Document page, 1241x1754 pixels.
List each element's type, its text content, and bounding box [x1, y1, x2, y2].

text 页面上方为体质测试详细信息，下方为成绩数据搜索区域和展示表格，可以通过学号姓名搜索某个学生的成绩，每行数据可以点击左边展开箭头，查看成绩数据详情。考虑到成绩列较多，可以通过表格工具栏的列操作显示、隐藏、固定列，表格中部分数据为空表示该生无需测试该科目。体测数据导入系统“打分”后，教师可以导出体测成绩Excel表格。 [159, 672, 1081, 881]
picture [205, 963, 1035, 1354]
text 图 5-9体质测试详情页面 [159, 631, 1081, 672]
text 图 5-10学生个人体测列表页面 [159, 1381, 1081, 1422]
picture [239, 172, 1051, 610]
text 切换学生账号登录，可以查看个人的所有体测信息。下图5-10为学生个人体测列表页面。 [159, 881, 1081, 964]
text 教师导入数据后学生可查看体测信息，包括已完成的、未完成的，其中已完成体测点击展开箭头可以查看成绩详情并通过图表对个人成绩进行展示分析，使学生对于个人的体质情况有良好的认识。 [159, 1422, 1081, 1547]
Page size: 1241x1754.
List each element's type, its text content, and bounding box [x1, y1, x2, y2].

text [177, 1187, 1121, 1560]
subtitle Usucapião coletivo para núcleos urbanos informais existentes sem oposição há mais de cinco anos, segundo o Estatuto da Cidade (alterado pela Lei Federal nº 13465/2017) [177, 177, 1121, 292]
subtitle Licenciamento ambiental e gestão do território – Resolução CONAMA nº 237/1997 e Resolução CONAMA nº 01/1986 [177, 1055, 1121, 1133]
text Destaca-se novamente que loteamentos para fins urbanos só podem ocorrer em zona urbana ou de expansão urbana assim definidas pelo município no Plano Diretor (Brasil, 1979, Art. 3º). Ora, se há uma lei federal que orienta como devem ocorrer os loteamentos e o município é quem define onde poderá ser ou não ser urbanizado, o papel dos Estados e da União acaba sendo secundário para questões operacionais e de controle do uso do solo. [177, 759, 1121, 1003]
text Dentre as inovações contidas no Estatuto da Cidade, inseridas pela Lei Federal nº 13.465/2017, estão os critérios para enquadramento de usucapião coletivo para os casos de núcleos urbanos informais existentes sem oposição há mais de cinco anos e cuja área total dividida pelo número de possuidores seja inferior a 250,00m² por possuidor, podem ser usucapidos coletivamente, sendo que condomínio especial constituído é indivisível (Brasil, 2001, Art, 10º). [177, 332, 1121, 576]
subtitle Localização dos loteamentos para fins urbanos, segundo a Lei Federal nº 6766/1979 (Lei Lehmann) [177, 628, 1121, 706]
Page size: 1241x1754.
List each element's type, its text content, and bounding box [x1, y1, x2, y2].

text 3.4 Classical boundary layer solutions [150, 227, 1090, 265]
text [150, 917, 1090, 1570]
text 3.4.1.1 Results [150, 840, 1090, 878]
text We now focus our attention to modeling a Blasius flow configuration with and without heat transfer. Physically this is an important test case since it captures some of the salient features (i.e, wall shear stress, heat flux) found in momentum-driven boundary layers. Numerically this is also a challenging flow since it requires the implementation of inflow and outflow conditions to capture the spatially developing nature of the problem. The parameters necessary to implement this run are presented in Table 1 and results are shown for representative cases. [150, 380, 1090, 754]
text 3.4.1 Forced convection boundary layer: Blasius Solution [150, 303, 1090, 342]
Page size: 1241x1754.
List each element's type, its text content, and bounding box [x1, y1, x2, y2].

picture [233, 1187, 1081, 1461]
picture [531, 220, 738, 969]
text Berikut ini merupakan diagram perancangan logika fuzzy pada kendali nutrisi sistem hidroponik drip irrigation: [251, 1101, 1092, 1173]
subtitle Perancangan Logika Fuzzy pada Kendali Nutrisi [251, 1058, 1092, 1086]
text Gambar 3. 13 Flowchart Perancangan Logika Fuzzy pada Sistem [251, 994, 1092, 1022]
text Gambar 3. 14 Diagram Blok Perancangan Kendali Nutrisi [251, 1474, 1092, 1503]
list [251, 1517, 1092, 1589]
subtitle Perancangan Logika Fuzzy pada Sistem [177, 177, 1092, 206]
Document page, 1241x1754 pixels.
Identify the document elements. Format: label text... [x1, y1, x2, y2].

★ ★ ★

How to complete this task: In full and word for word, restate the data.

Response area:
Document page, 1241x1754 pixels.
List each element's type, its text content, and bounding box [x1, y1, x2, y2].

text 页面上方为体质测试详细信息，下方为成绩数据搜索区域和展示表格，可以通过学号姓名搜索某个学生的成绩，每行数据可以点击左边展开箭头，查看成绩数据详情。考虑到成绩列较多，可以通过表格工具栏的列操作显示、隐藏、固定列，表格中部分数据为空表示该生无需测试该科目。体测数据导入系统“打分”后，教师可以导出体测成绩Excel表格。 [159, 672, 1081, 881]
picture [205, 963, 1035, 1354]
text 图 5-9体质测试详情页面 [159, 631, 1081, 672]
text 图 5-10学生个人体测列表页面 [159, 1381, 1081, 1422]
picture [239, 172, 1051, 610]
text 切换学生账号登录，可以查看个人的所有体测信息。下图5-10为学生个人体测列表页面。 [159, 881, 1081, 964]
text 教师导入数据后学生可查看体测信息，包括已完成的、未完成的，其中已完成体测点击展开箭头可以查看成绩详情并通过图表对个人成绩进行展示分析，使学生对于个人的体质情况有良好的认识。 [159, 1422, 1081, 1547]
Page size: 1241x1754.
List each element's type, its text content, and bounding box [x1, y1, x2, y2].

text [177, 1187, 1121, 1560]
subtitle Usucapião coletivo para núcleos urbanos informais existentes sem oposição há mais de cinco anos, segundo o Estatuto da Cidade (alterado pela Lei Federal nº 13465/2017) [177, 177, 1121, 292]
subtitle Licenciamento ambiental e gestão do território – Resolução CONAMA nº 237/1997 e Resolução CONAMA nº 01/1986 [177, 1055, 1121, 1133]
text Destaca-se novamente que loteamentos para fins urbanos só podem ocorrer em zona urbana ou de expansão urbana assim definidas pelo município no Plano Diretor (Brasil, 1979, Art. 3º). Ora, se há uma lei federal que orienta como devem ocorrer os loteamentos e o município é quem define onde poderá ser ou não ser urbanizado, o papel dos Estados e da União acaba sendo secundário para questões operacionais e de controle do uso do solo. [177, 759, 1121, 1003]
text Dentre as inovações contidas no Estatuto da Cidade, inseridas pela Lei Federal nº 13.465/2017, estão os critérios para enquadramento de usucapião coletivo para os casos de núcleos urbanos informais existentes sem oposição há mais de cinco anos e cuja área total dividida pelo número de possuidores seja inferior a 250,00m² por possuidor, podem ser usucapidos coletivamente, sendo que condomínio especial constituído é indivisível (Brasil, 2001, Art, 10º). [177, 332, 1121, 576]
subtitle Localização dos loteamentos para fins urbanos, segundo a Lei Federal nº 6766/1979 (Lei Lehmann) [177, 628, 1121, 706]
Page size: 1241x1754.
List each element's type, its text content, and bounding box [x1, y1, x2, y2].

text 3.4 Classical boundary layer solutions [150, 227, 1090, 265]
text [150, 917, 1090, 1570]
text 3.4.1.1 Results [150, 840, 1090, 878]
text We now focus our attention to modeling a Blasius flow configuration with and without heat transfer. Physically this is an important test case since it captures some of the salient features (i.e, wall shear stress, heat flux) found in momentum-driven boundary layers. Numerically this is also a challenging flow since it requires the implementation of inflow and outflow conditions to capture the spatially developing nature of the problem. The parameters necessary to implement this run are presented in Table 1 and results are shown for representative cases. [150, 380, 1090, 754]
text 3.4.1 Forced convection boundary layer: Blasius Solution [150, 303, 1090, 342]
Page size: 1241x1754.
List each element's type, its text content, and bounding box [x1, y1, x2, y2].

picture [233, 1187, 1081, 1461]
picture [531, 220, 738, 969]
text Berikut ini merupakan diagram perancangan logika fuzzy pada kendali nutrisi sistem hidroponik drip irrigation: [251, 1101, 1092, 1173]
subtitle Perancangan Logika Fuzzy pada Kendali Nutrisi [251, 1058, 1092, 1086]
text Gambar 3. 13 Flowchart Perancangan Logika Fuzzy pada Sistem [251, 994, 1092, 1022]
text Gambar 3. 14 Diagram Blok Perancangan Kendali Nutrisi [251, 1474, 1092, 1503]
list [251, 1517, 1092, 1589]
subtitle Perancangan Logika Fuzzy pada Sistem [177, 177, 1092, 206]
Document page, 1241x1754 pixels.
Identify the document elements. Format: label text... [x1, y1, x2, y2].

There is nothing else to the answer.